Let’s start with a truth: Neither the police nor our other criminal-justices institutions are perfect. Their imperfections are worth the attention of those in a position to address them. But that effort must be undertaken without losing sight of another truth: Imperfect though they may be, these institutions are also essential to protecting communities from crime, particularly violent crime.
In recent years, New York leaders have turned their focus almost entirely to reforming the system’s imperfections, and they have lost sight of their public-safety mission. This has constrained the ability of the system to protect the public safety, which has dramatically declined the past year, judging by rising shootings and homicides across the state.
The price is high. Heartrending recent stories involving young children here remind us that, too often, it is the most vulnerable among us who suffer the burden of increased violence.
Take Dior Harris, an 11-month-old baby who had her life snatched from her this week in a drive-by shooting in Syracuse, where homicides are up again so far this year, after a 55 percent spike in 2020. The shooting also wounded two other girls, ages 3 and 8. The police have made an arrest in the case: Chavez R. Ocasio, 23. In addition to murder, he’s been charged with a parole violation, according to The Post.
That he was charged with a parole violation tells us something important: This was someone the system chose to release. Those who make a habit of keeping up with some of the horrific stories of criminal violence in New York and elsewhere know the pattern and its lesson: It’s repeat offenders — often out on bail, probation or parole — who are frequently behind the scourge of violence.
Or consider the story of 10-year-old Ayden Wolfe, who police allege was beaten to death in Gotham by his mother’s boyfriend, Ryan Cato, who was arrested and charged in the child’s murder. Cato, it turned out, had at least one open criminal case (and multiple priors) for a December arrest involving allegations of domestic violence.
Police haven’t yet been able to make an arrest in the shooting of a 12-year-old boy in Bed-Stuy, Brooklyn, last week. When interviewed by The Post, the boy’s grandmother said of the gun violence in the neighborhood, “It happens all the time.” She added, “Now in this city, it’s kill or be killed.”

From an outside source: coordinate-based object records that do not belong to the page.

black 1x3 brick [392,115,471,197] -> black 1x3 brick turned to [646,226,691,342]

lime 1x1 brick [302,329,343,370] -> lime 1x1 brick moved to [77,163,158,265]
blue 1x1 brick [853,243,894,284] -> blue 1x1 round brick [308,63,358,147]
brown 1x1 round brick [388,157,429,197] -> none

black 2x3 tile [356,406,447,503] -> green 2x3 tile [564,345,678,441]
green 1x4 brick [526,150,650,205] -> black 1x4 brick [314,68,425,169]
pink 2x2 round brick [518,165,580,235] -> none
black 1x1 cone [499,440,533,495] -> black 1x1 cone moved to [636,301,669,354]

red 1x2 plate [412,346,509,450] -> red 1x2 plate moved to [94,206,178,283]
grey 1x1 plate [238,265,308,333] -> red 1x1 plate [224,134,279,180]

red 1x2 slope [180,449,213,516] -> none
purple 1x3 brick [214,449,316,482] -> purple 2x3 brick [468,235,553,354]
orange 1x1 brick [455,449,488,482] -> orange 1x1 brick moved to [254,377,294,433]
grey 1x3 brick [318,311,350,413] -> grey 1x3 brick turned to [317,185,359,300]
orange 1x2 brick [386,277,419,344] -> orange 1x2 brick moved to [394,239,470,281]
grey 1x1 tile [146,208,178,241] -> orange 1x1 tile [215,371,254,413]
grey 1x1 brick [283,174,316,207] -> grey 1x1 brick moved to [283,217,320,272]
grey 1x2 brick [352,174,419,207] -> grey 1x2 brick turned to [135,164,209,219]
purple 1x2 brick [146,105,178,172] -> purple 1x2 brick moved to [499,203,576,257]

Bed-Stuy is where 1-year-old Davell Gardner Jr. was shot and killed last summer while in his stroller at a neighborhood park. Police haven’t been able to make an arrest in that case, either. But a recent gun-trafficking indictment of four men reveals that repeat offenders may have played a role in the neighborhood’s summer violence.
Among those indicted was a New York City MTA worker, 49-year-old Vernal Douglas, who was allegedly heard on wiretaps discussing Gardner’s murder. He seemed to be lamenting the heat the case had brought to his alleged gun-trafficking business. One of Douglas’ codefendants is another 49-year-old, named Montoun Hart, who, according to news reports, narrowly dodged a 1997 murder charge after the judge tossed a confession he had allegedly given while under the influence.
Citing an NYPD spokesperson, Oxygen.com reported that in the years since that case, Hart has racked up a number of arrests involving drugs and firearms.
It’s not just New York, either. In Chicago, Kayden Swann, a 1-year-old boy, was shot in the head on April 6 in what police say was a road-rage incident. Swann was riding in the backseat of a car driven by an acquaintance of his grandmother, Jushawn Brown, who was arrested later that day on felony gun charges but released on bond.
Just outside Houston, in Passadena, Texas, Raymeon Means stands accused of shooting a 6-year-old girl. According to local reports, Means had at least two prior convictions involving children.
While the harms associated with the crime spike many American cities are still experiencing extend to victims of all ages, children are among the least capable of defending themselves and, therefore, among the most vulnerable. Unfortunately, none of these stories seems to have caused policymakers to second-guess their commitment to “reform” for its own sake, leaving us with a troubling question: If the murders and shootings of infants, toddlers, and preteens can’t shame lawmakers into rededicating themselves to safety, what will?